→ Record set:
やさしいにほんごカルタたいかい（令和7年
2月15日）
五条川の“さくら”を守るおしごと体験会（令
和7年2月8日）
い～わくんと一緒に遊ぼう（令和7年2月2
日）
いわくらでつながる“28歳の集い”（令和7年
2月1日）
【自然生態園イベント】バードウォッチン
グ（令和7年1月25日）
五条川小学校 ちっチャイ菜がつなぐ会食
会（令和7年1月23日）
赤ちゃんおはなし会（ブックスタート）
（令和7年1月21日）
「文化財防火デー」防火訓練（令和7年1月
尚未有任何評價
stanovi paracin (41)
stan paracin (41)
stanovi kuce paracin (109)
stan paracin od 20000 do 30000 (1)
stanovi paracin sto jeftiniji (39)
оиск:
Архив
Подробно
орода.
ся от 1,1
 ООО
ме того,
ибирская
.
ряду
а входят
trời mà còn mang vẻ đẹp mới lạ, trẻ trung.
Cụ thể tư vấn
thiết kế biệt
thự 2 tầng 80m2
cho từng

---

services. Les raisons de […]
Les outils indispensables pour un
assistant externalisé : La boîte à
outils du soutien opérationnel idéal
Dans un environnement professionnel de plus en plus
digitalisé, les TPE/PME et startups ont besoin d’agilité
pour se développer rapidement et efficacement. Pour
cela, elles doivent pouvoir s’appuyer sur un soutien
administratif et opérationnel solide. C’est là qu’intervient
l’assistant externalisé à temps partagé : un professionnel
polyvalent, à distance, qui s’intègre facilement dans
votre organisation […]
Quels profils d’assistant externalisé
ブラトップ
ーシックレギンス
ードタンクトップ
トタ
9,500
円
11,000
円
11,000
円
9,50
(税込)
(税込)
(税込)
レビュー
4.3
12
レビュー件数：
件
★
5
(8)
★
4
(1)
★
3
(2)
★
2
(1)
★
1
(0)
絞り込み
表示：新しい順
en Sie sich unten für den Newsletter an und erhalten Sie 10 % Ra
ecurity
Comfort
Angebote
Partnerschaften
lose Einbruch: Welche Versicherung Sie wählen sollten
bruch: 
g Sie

==

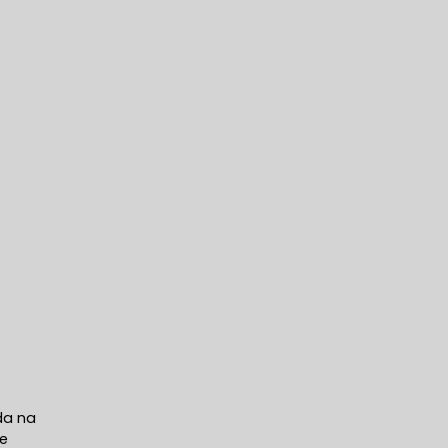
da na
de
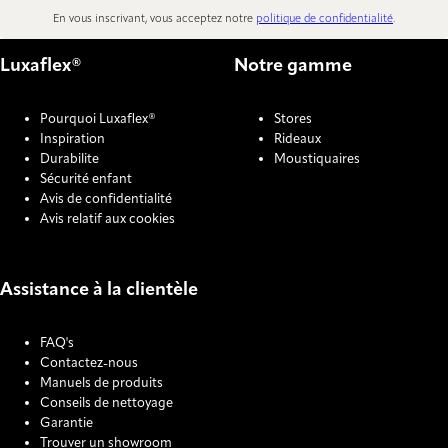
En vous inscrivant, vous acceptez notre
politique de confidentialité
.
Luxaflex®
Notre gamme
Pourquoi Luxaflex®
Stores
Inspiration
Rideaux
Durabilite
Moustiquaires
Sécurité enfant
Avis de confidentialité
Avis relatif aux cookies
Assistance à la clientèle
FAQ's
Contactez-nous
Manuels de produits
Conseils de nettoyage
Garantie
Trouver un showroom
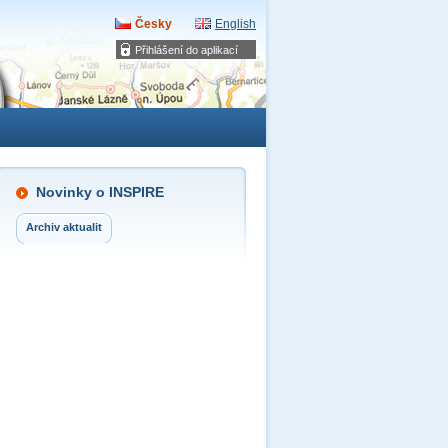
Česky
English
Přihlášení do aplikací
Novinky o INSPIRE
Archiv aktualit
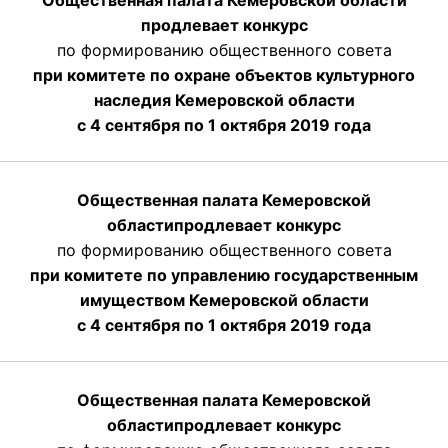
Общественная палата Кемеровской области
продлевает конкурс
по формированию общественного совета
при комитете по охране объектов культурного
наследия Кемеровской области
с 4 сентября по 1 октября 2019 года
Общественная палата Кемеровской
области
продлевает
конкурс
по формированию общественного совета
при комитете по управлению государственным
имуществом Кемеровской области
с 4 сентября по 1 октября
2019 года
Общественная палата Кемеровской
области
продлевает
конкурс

→ What you are asked to do: Reproduce the lines of data above word for word, starting with the line that contains "services. Les raisons de […]" and going on through the line that contains "pour se développer", both of those lines included.

→ Task answer:
services. Les raisons de […]
Les outils indispensables pour un
assistant externalisé : La boîte à
outils du soutien opérationnel idéal
Dans un environnement professionnel de plus en plus
digitalisé, les TPE/PME et startups ont besoin d’agilité
pour se développer rapidement et efficacement. Pour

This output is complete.